Aimer : même si cela coûte la croix du sacrifice, du silence, de l’incompréhension, de la solitude, du fait d’être entravés et persécutés. Aimer ainsi, y compris à ce prix, parce que – disait encore le bienheureux Jean-Paul Ier – si tu veux embrasser Jésus crucifié, « tu ne peux faire moins que de te pencher sur la croix et te laisser piquer par quelqu’épine de la couronne qui se trouve sur la tête du Seigneur » (Audience Générale, 27 septembre 1978). L’amour jusqu’au bout, avec toutes ses épines : non pas les choses faites à moitié, les arrangements ou la vie tranquille. Si nous ne visons pas haut, si nous ne risquons pas, si nous nous contentons d’une foi à l’eau de roses, nous sommes – dit Jésus – comme celui qui veut construire une tour mais ne calcule pas bien les moyens pour le faire ; il « pose les fondations » et ensuite « n’est pas capable d’achever » (v. 29). Si, par peur de nous perdre, nous renonçons à nous donner, nous laissons les choses inachevées : les relations, le travail, les responsabilités qui nous sont confiées, les rêves, et même la foi. Et alors nous finissons par vivre à moitié – et combien de personnes vivent à moitié, nous aussi souvent nous avons la tentation de vivre à moitié - sans jamais faire le pas décisif, sans décoller, sans risquer pour le bien, sans vraiment nous engager pour les autres. Jésus nous demande ceci : vis l’Évangile et tu vivras la vie, non pas à moitié mais à fond. Vis l’Evangile, vis la vie, sans compromis.

Frères, sœurs, le nouveau bienheureux a vécu ainsi : dans la joie de l’Évangile, sans compromis, en aimant jusqu’à la fin. Il a incarné la pauvreté du disciple, qui n’est pas seulement se détacher des biens matériels, mais surtout vaincre la tentation de mettre son moi au centre et chercher sa gloire. Au contraire, suivant l’exemple de Jésus, il a été un pasteur doux et humble. Il se considérait comme la poussière sur laquelle Dieu avait daigné écrire (cf. A. Luciani/Jean-Paul I, Opera omnia, Padova 1988, vol. II, p. 11). C’est pourquoi il disait : « Le Seigneur a beaucoup recommandé : soyez humbles. Même si vous avez accompli de grandes choses, dites : nous sommes des serviteurs inutiles » (Audience Générale, 6 septembre 1978).

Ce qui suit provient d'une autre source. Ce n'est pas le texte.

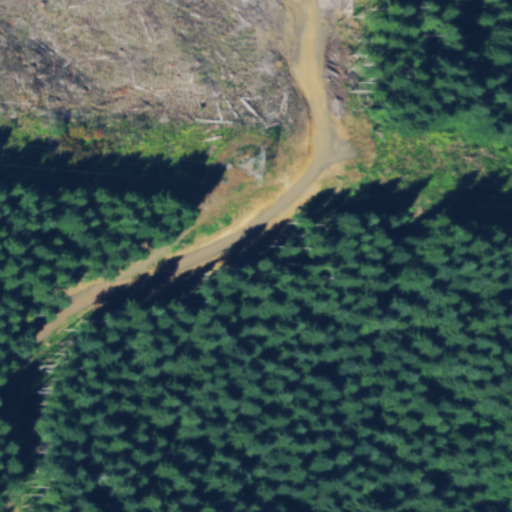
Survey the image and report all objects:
power tower: (249, 166)
road: (60, 290)
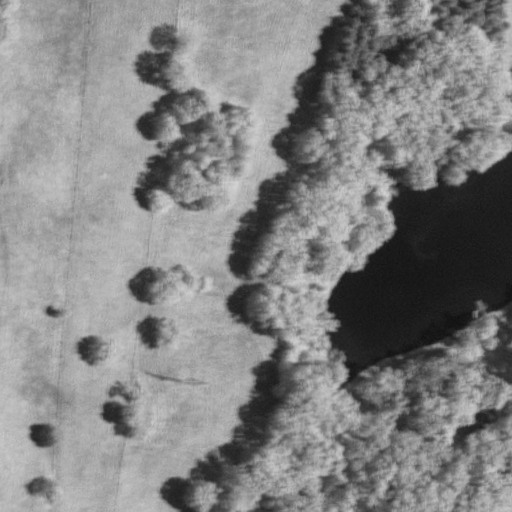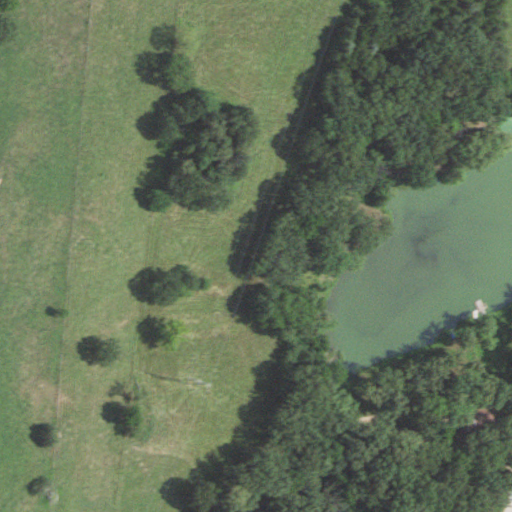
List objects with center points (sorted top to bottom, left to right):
power tower: (186, 381)
road: (508, 506)
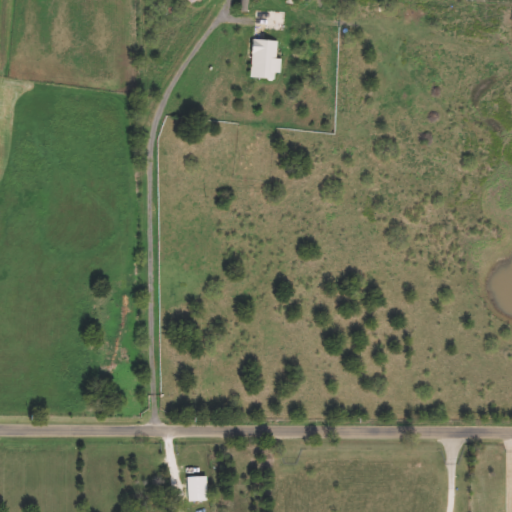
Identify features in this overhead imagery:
building: (265, 60)
building: (265, 60)
road: (152, 205)
road: (255, 434)
road: (511, 468)
road: (454, 472)
building: (197, 488)
building: (198, 488)
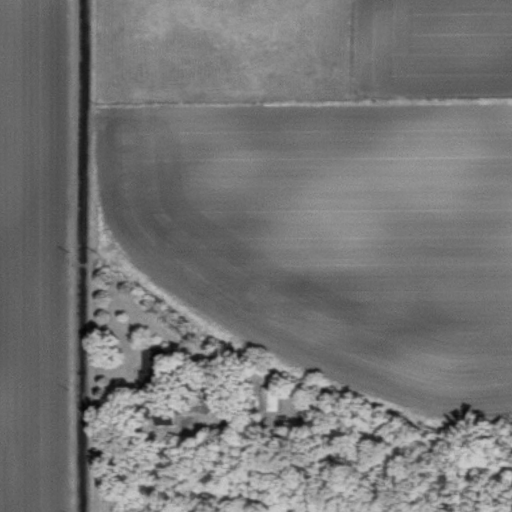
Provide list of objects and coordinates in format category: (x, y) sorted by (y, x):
road: (79, 256)
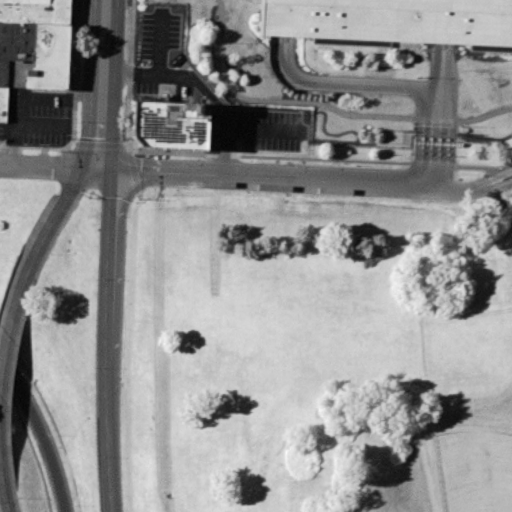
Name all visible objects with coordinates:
building: (34, 10)
building: (388, 20)
building: (393, 21)
road: (107, 37)
road: (159, 41)
building: (33, 44)
building: (33, 54)
road: (74, 73)
road: (129, 74)
road: (346, 81)
road: (105, 84)
road: (200, 88)
road: (30, 99)
road: (275, 99)
building: (2, 104)
road: (438, 114)
road: (485, 114)
road: (436, 119)
building: (167, 124)
building: (168, 124)
road: (266, 131)
road: (101, 133)
road: (98, 144)
road: (36, 146)
building: (508, 146)
building: (508, 146)
road: (268, 156)
road: (433, 163)
road: (7, 166)
road: (483, 167)
road: (57, 169)
road: (487, 171)
traffic signals: (99, 172)
road: (307, 179)
road: (490, 182)
road: (502, 200)
road: (63, 205)
road: (112, 340)
park: (317, 352)
road: (0, 365)
road: (41, 431)
park: (474, 471)
street lamp: (18, 497)
road: (3, 500)
street lamp: (77, 506)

Avec le sourire, le Pape Luciani a réussi à transmettre la bonté du Seigneur. C’est beau une Église au visage joyeux, au visage serein et souriant, une Eglise qui ne ferme jamais les portes, qui n’endurcit pas les cœurs, qui ne se plaint pas et qui ne nourrit pas de ressentiment, qui n’est pas en colère ni intolérante, qui ne se présente pas de manière hargneuse, qui ne souffre pas de nostalgie du passé. Prions notre père et frère, demandons-lui de nous obtenir “le sourire de l’âme”, transparent, qui ne trompe pas, le sourire de l’âme. Demandons, avec ses paroles, ce qu’il avait l’habitude de demander : « Seigneur, prends-moi comme je suis, avec mes défauts, avec mes manquements, mais fais-moi devenir comme tu désires que je sois » (Audience Générale, 13 septembre 1978). Amen.